Two years after the Indian Ocean tsunami which wreaked havoc on the coastlines of Indonesia, Thailand, Sri Lanka and the Maldives, the countries worst affected by the disaster are still a long way from recovery -- and tourism is partly to blame, a tourism charity said.
While many luxury hotels were up and running and welcoming tourists within weeks of the Dec. 26 tsunami, hundreds of thousands of homes needed by survivors have still not been rebuilt.
Thousands of people still live in makeshift shacks, only a third of those made homeless have been rehoused, and much of the aid money raised remains unused. UN agencies have yet to spend half of the ?3.7 billion (US$7.2 billion) pledged or donated by governments and other bodies.
Aside from corruption, poor management and bureaucracy marring the recovery process, tourism has also had a negative impact on the local communities that are struggling to rebuild. Tourism Concern, a charity that fights exploitation in tourism, says that government, big business and holidaymakers have been a higher priority than the well-being of local communities.
Kelly Haynes, who has coordinated research in the affected countries for the charity, says a second disaster is taking shape and that there needs to be a public outcry about the unspent billions.
"Governments have used the devastation of the tsunami as an opportunity to push through tourism strategies that drastically affect local coastal communities," she says. "Local communities now find themselves disempowered and their rights and interests marginalized."
In a report published two years after the tsunami, Tourism Concern investigates the recovery of the countries affected and describes many examples of local people being sidelined in favor of tourism projects.
In Sri Lanka, as in Thailand and India, new 'conservation buffer zones" mean that people are not allowed to rebuild their homes on the beach. Fishing communities are being moved inland largely because of tourism developments and a desire to make the beaches look tidier, Tourism Concern director Tricia Barnett says.
In Tamil Nadu, for example, 300 families have been forced to live on 2.5 hectares of land compared with the 6.5 hectares they occupied in the village of Karikkakattukup-pam, because the government has earmarked the rest of the land for tourism.
The report describes how Burmese refugees living in Khao Lak in Thailand are being exploited as underpaid construction workers for the hotel industry. In one case, 80 people were not paid for six months' labor, and others were beaten for asking for wages.
Other problems include the series of tsunami-related tourist attractions that have been planned by the Tourism Authority of Thailand, including a "tsunami trail tour" and a "tsunami memorial museum," which some local people oppose and were not consulted about, and a hotel chain that is trying to evict villagers from land it says it owns, despite the fact that a Thai NGO has established the company's deeds are false.

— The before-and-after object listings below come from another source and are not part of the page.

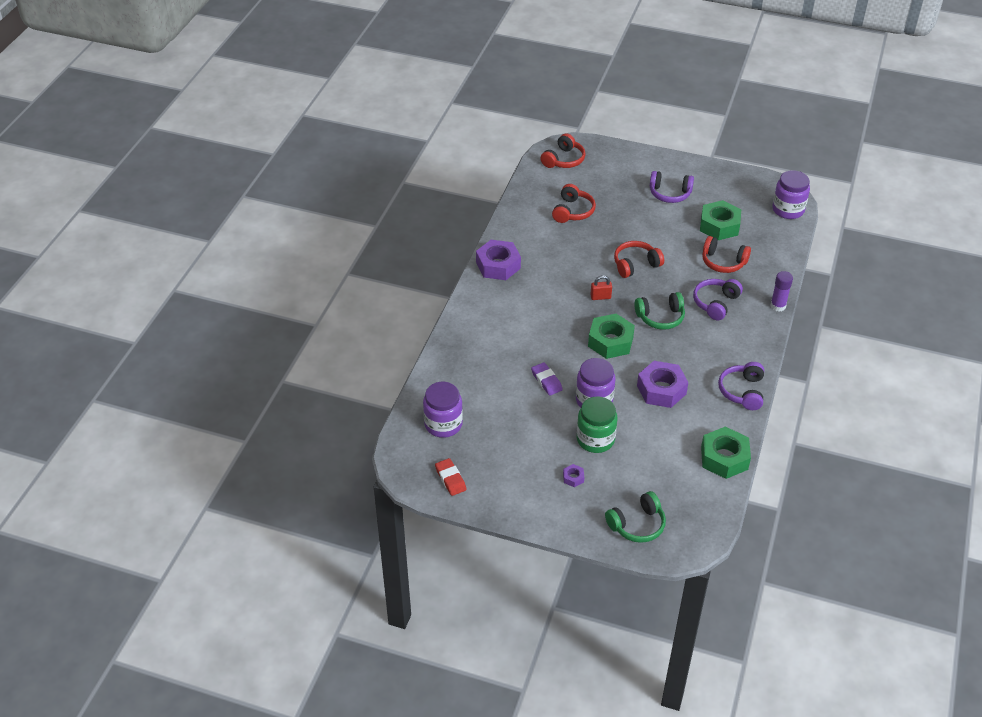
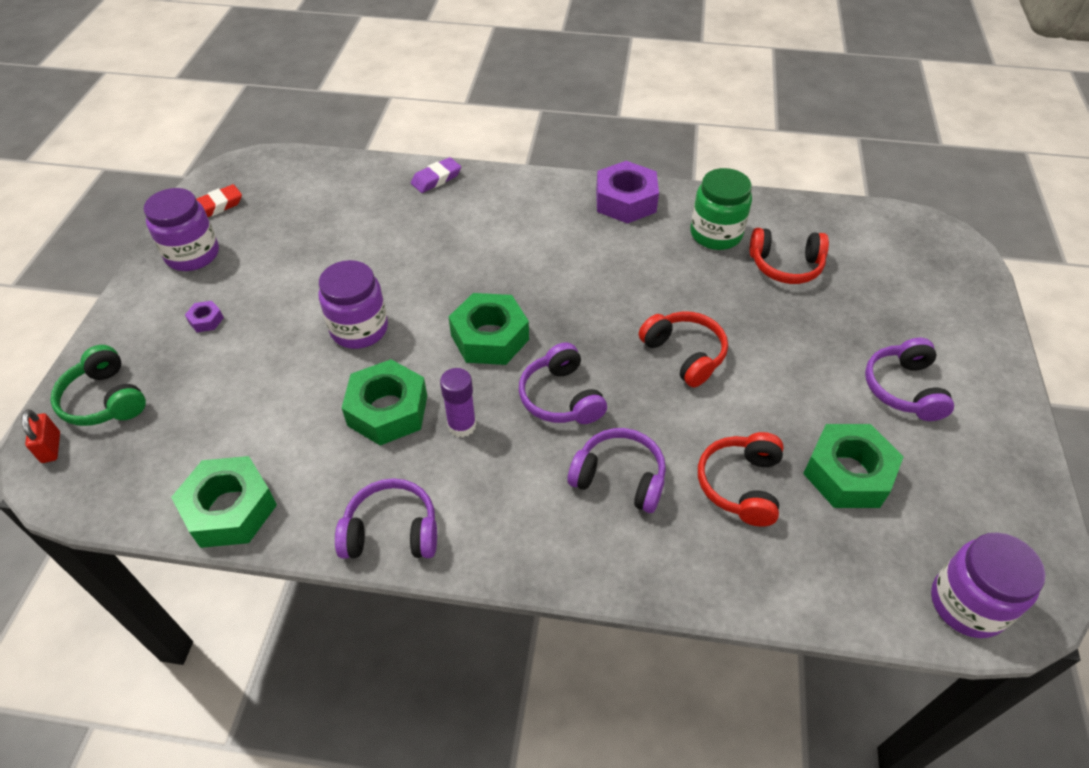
camera: 80 degrees right, 5 degrees up
(443, 424) = (310, 189): purple jar -> purple jar (192, 255)
(546, 381) = (395, 274): purple eraser -> purple eraser (436, 179)
(564, 160) = (911, 243): red headphones -> none
(595, 439) = (279, 337): green jar -> green jar (716, 234)
(600, 297) = (590, 317): red padlock -> red padlock (51, 447)
(660, 317) = (561, 397): green headphones -> purple headphones
(661, 389) = (388, 410): purple nut -> green nut
(778, 306) = (641, 589): purple glue stick -> purple glue stick (462, 425)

In the aftermath of the tsunami, the tourist boards of Sri Lanka, Thailand and the Maldives urged foreign visitors to return immediately, so their money would reach local people.
Even after two years, tourist arrivals are down 40 percent to Thailand and 46 percent to the Maldives, compared with pre-tsunami levels, and the tourism industry says boosting these figures is crucial to recovery.
"Tourism really makes a difference," says Pete Burell, who has organized community projects in Sri Lanka for the adventure operator Exodus, paid for by its customers' donations.
Volunteer travel specialists such as I-to-I set up tsunami relief projects and have sent a steady stream of paying volunteers to do aid work.
"Local community members requested the name of our project be changed to omit the word `tsunami' around six months ago," Jo Little of I-to-I says. "The main focus now is on helping the community move on and get back on their feet."